▶ [REQUIRED TASK]: Reproduce the lines for every item below, switching "common name" to "everyday name" and leaving everything else unchanged.

───── DATA SHOWN

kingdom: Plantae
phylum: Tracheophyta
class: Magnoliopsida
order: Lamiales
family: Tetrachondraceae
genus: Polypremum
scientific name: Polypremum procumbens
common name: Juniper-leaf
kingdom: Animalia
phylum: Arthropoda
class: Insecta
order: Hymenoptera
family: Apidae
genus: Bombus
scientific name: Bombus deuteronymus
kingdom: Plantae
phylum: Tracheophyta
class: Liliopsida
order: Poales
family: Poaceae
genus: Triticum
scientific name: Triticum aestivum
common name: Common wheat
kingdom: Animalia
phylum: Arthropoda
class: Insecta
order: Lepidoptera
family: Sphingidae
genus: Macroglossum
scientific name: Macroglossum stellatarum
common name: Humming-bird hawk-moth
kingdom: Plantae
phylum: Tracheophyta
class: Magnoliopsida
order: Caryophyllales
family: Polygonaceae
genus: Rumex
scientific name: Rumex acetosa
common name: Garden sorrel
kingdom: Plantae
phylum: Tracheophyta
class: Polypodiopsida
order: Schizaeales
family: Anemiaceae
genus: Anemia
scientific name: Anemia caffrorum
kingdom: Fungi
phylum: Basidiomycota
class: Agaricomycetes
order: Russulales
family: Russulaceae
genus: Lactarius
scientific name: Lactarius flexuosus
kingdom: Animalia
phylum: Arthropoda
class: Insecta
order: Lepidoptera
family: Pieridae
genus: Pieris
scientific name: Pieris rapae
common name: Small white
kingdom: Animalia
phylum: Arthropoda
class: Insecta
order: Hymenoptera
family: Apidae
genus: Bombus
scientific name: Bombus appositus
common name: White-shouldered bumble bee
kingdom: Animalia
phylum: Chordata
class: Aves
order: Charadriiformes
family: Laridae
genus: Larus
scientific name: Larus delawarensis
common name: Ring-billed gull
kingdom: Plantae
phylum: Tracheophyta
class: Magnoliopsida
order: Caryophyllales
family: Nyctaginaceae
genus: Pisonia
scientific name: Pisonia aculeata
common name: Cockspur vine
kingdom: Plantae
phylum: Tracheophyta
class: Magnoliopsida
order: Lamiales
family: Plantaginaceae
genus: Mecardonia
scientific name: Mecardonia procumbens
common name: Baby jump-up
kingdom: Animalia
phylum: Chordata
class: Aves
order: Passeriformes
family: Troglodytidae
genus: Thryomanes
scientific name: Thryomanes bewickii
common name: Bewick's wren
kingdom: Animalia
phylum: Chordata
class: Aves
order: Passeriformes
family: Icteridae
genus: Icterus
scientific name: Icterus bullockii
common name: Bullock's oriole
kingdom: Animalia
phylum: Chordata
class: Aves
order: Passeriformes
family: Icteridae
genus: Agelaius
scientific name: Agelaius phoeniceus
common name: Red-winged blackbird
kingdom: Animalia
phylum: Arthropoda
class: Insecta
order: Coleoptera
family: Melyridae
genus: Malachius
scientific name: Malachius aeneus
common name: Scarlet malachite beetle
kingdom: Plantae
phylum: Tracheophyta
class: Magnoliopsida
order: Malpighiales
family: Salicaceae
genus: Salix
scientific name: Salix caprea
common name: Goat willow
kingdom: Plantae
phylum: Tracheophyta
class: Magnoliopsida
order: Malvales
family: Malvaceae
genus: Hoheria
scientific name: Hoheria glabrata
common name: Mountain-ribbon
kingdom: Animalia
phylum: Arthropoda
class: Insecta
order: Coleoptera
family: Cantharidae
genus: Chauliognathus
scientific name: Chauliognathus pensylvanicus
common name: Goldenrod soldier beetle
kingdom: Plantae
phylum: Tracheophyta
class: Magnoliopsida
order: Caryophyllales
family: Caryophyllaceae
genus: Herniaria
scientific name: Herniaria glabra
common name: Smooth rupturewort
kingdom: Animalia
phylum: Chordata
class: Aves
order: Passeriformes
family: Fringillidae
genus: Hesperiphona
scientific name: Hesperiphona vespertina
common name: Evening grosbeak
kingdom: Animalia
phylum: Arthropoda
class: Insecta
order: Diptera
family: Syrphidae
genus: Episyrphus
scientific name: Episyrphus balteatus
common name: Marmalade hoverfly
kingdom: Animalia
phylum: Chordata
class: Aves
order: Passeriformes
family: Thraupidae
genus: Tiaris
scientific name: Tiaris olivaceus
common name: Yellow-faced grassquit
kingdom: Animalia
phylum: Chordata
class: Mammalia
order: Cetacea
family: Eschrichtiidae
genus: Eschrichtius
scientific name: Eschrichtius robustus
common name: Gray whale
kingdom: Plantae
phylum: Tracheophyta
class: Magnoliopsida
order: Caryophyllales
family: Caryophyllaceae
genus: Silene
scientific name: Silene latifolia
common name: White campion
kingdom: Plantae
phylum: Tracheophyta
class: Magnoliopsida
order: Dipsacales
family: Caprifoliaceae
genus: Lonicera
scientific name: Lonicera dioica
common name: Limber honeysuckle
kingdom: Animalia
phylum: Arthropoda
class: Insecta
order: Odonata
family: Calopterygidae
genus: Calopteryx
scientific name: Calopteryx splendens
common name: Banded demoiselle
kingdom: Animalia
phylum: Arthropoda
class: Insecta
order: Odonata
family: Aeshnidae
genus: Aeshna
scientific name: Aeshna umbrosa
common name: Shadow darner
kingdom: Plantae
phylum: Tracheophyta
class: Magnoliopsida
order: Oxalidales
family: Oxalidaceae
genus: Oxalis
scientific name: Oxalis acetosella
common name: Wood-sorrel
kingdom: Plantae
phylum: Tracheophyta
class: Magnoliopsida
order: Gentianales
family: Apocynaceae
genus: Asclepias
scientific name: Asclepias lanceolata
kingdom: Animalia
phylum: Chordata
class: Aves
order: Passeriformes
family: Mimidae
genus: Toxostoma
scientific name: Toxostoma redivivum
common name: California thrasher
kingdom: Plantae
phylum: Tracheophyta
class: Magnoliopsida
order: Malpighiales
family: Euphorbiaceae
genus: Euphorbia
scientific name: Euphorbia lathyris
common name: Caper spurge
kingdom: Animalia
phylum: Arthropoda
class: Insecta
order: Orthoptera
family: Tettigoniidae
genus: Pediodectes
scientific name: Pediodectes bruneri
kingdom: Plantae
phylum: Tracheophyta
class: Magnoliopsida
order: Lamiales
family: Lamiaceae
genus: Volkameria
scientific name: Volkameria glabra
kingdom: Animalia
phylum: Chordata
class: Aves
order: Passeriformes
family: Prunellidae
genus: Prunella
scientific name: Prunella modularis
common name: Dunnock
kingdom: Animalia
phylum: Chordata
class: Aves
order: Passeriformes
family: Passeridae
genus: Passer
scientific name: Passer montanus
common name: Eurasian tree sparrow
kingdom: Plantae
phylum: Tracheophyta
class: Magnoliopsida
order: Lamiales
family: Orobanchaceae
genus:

──────────

▶ [RESPONSE TO THE TASK]:
kingdom: Plantae
phylum: Tracheophyta
class: Magnoliopsida
order: Lamiales
family: Tetrachondraceae
genus: Polypremum
scientific name: Polypremum procumbens
everyday name: Juniper-leaf
kingdom: Animalia
phylum: Arthropoda
class: Insecta
order: Hymenoptera
family: Apidae
genus: Bombus
scientific name: Bombus deuteronymus
kingdom: Plantae
phylum: Tracheophyta
class: Liliopsida
order: Poales
family: Poaceae
genus: Triticum
scientific name: Triticum aestivum
everyday name: Common wheat
kingdom: Animalia
phylum: Arthropoda
class: Insecta
order: Lepidoptera
family: Sphingidae
genus: Macroglossum
scientific name: Macroglossum stellatarum
everyday name: Humming-bird hawk-moth
kingdom: Plantae
phylum: Tracheophyta
class: Magnoliopsida
order: Caryophyllales
family: Polygonaceae
genus: Rumex
scientific name: Rumex acetosa
everyday name: Garden sorrel
kingdom: Plantae
phylum: Tracheophyta
class: Polypodiopsida
order: Schizaeales
family: Anemiaceae
genus: Anemia
scientific name: Anemia caffrorum
kingdom: Fungi
phylum: Basidiomycota
class: Agaricomycetes
order: Russulales
family: Russulaceae
genus: Lactarius
scientific name: Lactarius flexuosus
kingdom: Animalia
phylum: Arthropoda
class: Insecta
order: Lepidoptera
family: Pieridae
genus: Pieris
scientific name: Pieris rapae
everyday name: Small white
kingdom: Animalia
phylum: Arthropoda
class: Insecta
order: Hymenoptera
family: Apidae
genus: Bombus
scientific name: Bombus appositus
everyday name: White-shouldered bumble bee
kingdom: Animalia
phylum: Chordata
class: Aves
order: Charadriiformes
family: Laridae
genus: Larus
scientific name: Larus delawarensis
everyday name: Ring-billed gull
kingdom: Plantae
phylum: Tracheophyta
class: Magnoliopsida
order: Caryophyllales
family: Nyctaginaceae
genus: Pisonia
scientific name: Pisonia aculeata
everyday name: Cockspur vine
kingdom: Plantae
phylum: Tracheophyta
class: Magnoliopsida
order: Lamiales
family: Plantaginaceae
genus: Mecardonia
scientific name: Mecardonia procumbens
everyday name: Baby jump-up
kingdom: Animalia
phylum: Chordata
class: Aves
order: Passeriformes
family: Troglodytidae
genus: Thryomanes
scientific name: Thryomanes bewickii
everyday name: Bewick's wren
kingdom: Animalia
phylum: Chordata
class: Aves
order: Passeriformes
family: Icteridae
genus: Icterus
scientific name: Icterus bullockii
everyday name: Bullock's oriole
kingdom: Animalia
phylum: Chordata
class: Aves
order: Passeriformes
family: Icteridae
genus: Agelaius
scientific name: Agelaius phoeniceus
everyday name: Red-winged blackbird
kingdom: Animalia
phylum: Arthropoda
class: Insecta
order: Coleoptera
family: Melyridae
genus: Malachius
scientific name: Malachius aeneus
everyday name: Scarlet malachite beetle
kingdom: Plantae
phylum: Tracheophyta
class: Magnoliopsida
order: Malpighiales
family: Salicaceae
genus: Salix
scientific name: Salix caprea
everyday name: Goat willow
kingdom: Plantae
phylum: Tracheophyta
class: Magnoliopsida
order: Malvales
family: Malvaceae
genus: Hoheria
scientific name: Hoheria glabrata
everyday name: Mountain-ribbon
kingdom: Animalia
phylum: Arthropoda
class: Insecta
order: Coleoptera
family: Cantharidae
genus: Chauliognathus
scientific name: Chauliognathus pensylvanicus
everyday name: Goldenrod soldier beetle
kingdom: Plantae
phylum: Tracheophyta
class: Magnoliopsida
order: Caryophyllales
family: Caryophyllaceae
genus: Herniaria
scientific name: Herniaria glabra
everyday name: Smooth rupturewort
kingdom: Animalia
phylum: Chordata
class: Aves
order: Passeriformes
family: Fringillidae
genus: Hesperiphona
scientific name: Hesperiphona vespertina
everyday name: Evening grosbeak
kingdom: Animalia
phylum: Arthropoda
class: Insecta
order: Diptera
family: Syrphidae
genus: Episyrphus
scientific name: Episyrphus balteatus
everyday name: Marmalade hoverfly
kingdom: Animalia
phylum: Chordata
class: Aves
order: Passeriformes
family: Thraupidae
genus: Tiaris
scientific name: Tiaris olivaceus
everyday name: Yellow-faced grassquit
kingdom: Animalia
phylum: Chordata
class: Mammalia
order: Cetacea
family: Eschrichtiidae
genus: Eschrichtius
scientific name: Eschrichtius robustus
everyday name: Gray whale
kingdom: Plantae
phylum: Tracheophyta
class: Magnoliopsida
order: Caryophyllales
family: Caryophyllaceae
genus: Silene
scientific name: Silene latifolia
everyday name: White campion
kingdom: Plantae
phylum: Tracheophyta
class: Magnoliopsida
order: Dipsacales
family: Caprifoliaceae
genus: Lonicera
scientific name: Lonicera dioica
everyday name: Limber honeysuckle
kingdom: Animalia
phylum: Arthropoda
class: Insecta
order: Odonata
family: Calopterygidae
genus: Calopteryx
scientific name: Calopteryx splendens
everyday name: Banded demoiselle
kingdom: Animalia
phylum: Arthropoda
class: Insecta
order: Odonata
family: Aeshnidae
genus: Aeshna
scientific name: Aeshna umbrosa
everyday name: Shadow darner
kingdom: Plantae
phylum: Tracheophyta
class: Magnoliopsida
order: Oxalidales
family: Oxalidaceae
genus: Oxalis
scientific name: Oxalis acetosella
everyday name: Wood-sorrel
kingdom: Plantae
phylum: Tracheophyta
class: Magnoliopsida
order: Gentianales
family: Apocynaceae
genus: Asclepias
scientific name: Asclepias lanceolata
kingdom: Animalia
phylum: Chordata
class: Aves
order: Passeriformes
family: Mimidae
genus: Toxostoma
scientific name: Toxostoma redivivum
everyday name: California thrasher
kingdom: Plantae
phylum: Tracheophyta
class: Magnoliopsida
order: Malpighiales
family: Euphorbiaceae
genus: Euphorbia
scientific name: Euphorbia lathyris
everyday name: Caper spurge
kingdom: Animalia
phylum: Arthropoda
class: Insecta
order: Orthoptera
family: Tettigoniidae
genus: Pediodectes
scientific name: Pediodectes bruneri
kingdom: Plantae
phylum: Tracheophyta
class: Magnoliopsida
order: Lamiales
family: Lamiaceae
genus: Volkameria
scientific name: Volkameria glabra
kingdom: Animalia
phylum: Chordata
class: Aves
order: Passeriformes
family: Prunellidae
genus: Prunella
scientific name: Prunella modularis
everyday name: Dunnock
kingdom: Animalia
phylum: Chordata
class: Aves
order: Passeriformes
family: Passeridae
genus: Passer
scientific name: Passer montanus
everyday name: Eurasian tree sparrow
kingdom: Plantae
phylum: Tracheophyta
class: Magnoliopsida
order: Lamiales
family: Orobanchaceae
genus:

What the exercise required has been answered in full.